EXCERPT PROVIDED:
<<<<
AHA announces support for price transparency bill

The American Hospital Association has announced its support for a bill in the U.S. House of Representatives that would require greater price transparency for consumers using hospitals.

The bill, H.R.5547, received bipartisan sponsorship, including Rep. Michael Burgess, a Texas Republican and physician. It is currently scheduled for committee hearings.

“Consumers deserve meaningful information about the price of their hospital care, and hospital leaders are as committed to sharing price information as they are to sharing information about quality,” said a letter AHA Executive Vice President Thomas P. Nickels sent to Burgess. “The AHA believes that states, working with their state hospital associations, are the best source for sharing meaningful pricing data.”

The specific contents of the bill, which would include amendments to the Social Security Act, were not yet available.
>>>>
QUESTIONS TO ANSWER:
1 > In the article on the price transparency bill, who sent the letter to Rep. Michael Burgess?
2 > Extract the passage of the article on the price transparency bill from "The American Hospital" to "consumers using hospitals.", word for word.

Chart comprehension data
<<<<
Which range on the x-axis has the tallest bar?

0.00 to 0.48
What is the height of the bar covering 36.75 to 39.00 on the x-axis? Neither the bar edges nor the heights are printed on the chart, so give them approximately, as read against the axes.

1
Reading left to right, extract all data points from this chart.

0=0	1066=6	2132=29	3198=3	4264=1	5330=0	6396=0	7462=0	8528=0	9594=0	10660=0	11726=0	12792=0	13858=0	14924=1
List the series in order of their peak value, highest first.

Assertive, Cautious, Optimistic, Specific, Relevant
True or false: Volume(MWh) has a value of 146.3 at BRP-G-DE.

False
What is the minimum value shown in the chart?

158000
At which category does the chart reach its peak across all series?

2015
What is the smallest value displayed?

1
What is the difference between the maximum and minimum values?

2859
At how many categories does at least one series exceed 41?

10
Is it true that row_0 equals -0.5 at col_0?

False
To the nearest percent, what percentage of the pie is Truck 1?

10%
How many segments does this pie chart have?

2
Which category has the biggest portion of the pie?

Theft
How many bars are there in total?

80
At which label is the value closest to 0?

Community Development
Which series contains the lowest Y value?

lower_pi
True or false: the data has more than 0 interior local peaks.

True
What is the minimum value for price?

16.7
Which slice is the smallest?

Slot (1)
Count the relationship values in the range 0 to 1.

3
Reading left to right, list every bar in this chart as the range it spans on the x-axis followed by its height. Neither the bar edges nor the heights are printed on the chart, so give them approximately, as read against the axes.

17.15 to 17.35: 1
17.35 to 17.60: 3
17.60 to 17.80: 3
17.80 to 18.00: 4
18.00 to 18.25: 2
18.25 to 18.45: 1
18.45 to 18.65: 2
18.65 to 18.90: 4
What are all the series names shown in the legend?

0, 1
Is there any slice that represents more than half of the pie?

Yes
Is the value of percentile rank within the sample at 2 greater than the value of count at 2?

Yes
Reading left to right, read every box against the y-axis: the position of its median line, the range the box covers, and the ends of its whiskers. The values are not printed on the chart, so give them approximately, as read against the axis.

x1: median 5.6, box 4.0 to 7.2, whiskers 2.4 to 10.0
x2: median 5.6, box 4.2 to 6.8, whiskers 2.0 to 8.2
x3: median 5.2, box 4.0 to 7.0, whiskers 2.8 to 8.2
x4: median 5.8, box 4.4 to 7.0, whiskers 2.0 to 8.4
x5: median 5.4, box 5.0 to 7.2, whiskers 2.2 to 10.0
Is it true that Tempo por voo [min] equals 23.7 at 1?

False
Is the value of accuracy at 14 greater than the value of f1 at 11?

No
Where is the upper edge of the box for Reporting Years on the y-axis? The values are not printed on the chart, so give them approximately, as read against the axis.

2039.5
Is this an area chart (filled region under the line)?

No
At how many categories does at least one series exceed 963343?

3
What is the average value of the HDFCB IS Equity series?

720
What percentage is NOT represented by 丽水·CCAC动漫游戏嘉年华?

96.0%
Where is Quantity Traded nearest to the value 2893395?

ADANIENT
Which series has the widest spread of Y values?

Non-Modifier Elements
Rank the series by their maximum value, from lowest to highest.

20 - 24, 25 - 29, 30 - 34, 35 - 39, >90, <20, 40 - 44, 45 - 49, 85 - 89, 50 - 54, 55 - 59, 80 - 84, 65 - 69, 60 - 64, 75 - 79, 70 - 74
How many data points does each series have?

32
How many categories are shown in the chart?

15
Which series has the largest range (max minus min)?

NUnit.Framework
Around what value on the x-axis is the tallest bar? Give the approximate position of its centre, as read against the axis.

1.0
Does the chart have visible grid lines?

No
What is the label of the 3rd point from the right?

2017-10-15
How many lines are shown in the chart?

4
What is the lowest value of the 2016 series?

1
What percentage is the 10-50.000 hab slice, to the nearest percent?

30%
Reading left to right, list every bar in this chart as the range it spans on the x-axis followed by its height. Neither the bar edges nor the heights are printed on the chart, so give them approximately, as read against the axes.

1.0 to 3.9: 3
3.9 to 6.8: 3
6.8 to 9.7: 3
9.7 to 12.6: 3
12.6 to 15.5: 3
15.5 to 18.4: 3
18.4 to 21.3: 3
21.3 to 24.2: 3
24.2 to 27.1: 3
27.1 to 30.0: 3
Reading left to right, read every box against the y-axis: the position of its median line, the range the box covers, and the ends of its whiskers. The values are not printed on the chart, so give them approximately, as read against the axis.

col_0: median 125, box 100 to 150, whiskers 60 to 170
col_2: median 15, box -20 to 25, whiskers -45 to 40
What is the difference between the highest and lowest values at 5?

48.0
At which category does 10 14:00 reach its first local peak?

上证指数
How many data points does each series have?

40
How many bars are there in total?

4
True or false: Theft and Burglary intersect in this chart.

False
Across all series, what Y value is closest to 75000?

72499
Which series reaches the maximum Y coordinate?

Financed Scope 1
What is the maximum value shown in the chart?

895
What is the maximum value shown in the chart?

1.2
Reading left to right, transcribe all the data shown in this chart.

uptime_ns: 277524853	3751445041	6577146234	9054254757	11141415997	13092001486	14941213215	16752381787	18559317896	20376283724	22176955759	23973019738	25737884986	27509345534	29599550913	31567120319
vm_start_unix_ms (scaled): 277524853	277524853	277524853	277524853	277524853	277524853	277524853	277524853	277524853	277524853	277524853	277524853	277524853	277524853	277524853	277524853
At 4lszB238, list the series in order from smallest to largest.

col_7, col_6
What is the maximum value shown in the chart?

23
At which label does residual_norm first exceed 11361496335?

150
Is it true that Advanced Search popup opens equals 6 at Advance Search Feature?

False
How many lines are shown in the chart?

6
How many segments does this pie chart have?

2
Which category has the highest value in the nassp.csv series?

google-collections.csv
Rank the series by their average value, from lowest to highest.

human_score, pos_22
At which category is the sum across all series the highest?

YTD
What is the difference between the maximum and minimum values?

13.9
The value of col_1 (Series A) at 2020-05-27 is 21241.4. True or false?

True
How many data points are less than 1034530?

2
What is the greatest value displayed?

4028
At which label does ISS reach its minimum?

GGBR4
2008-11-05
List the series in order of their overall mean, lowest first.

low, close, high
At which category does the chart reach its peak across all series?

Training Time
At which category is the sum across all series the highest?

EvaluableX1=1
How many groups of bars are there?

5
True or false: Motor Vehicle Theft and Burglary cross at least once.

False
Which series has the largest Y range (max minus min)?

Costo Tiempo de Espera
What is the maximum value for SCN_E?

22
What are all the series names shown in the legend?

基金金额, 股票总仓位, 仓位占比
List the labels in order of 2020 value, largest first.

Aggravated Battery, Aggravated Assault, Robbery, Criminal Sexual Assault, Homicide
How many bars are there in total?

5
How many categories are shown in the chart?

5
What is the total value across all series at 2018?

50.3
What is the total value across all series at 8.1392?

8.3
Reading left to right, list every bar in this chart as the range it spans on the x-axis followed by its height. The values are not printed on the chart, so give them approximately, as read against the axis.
>>>>
ANSWERS TO THE PROBLEMS:
1 > AHA Executive Vice President Thomas P. Nickels

2 >
The American Hospital Association has announced its support for a bill in the U.S. House of Representatives that would require greater price transparency for consumers using hospitals.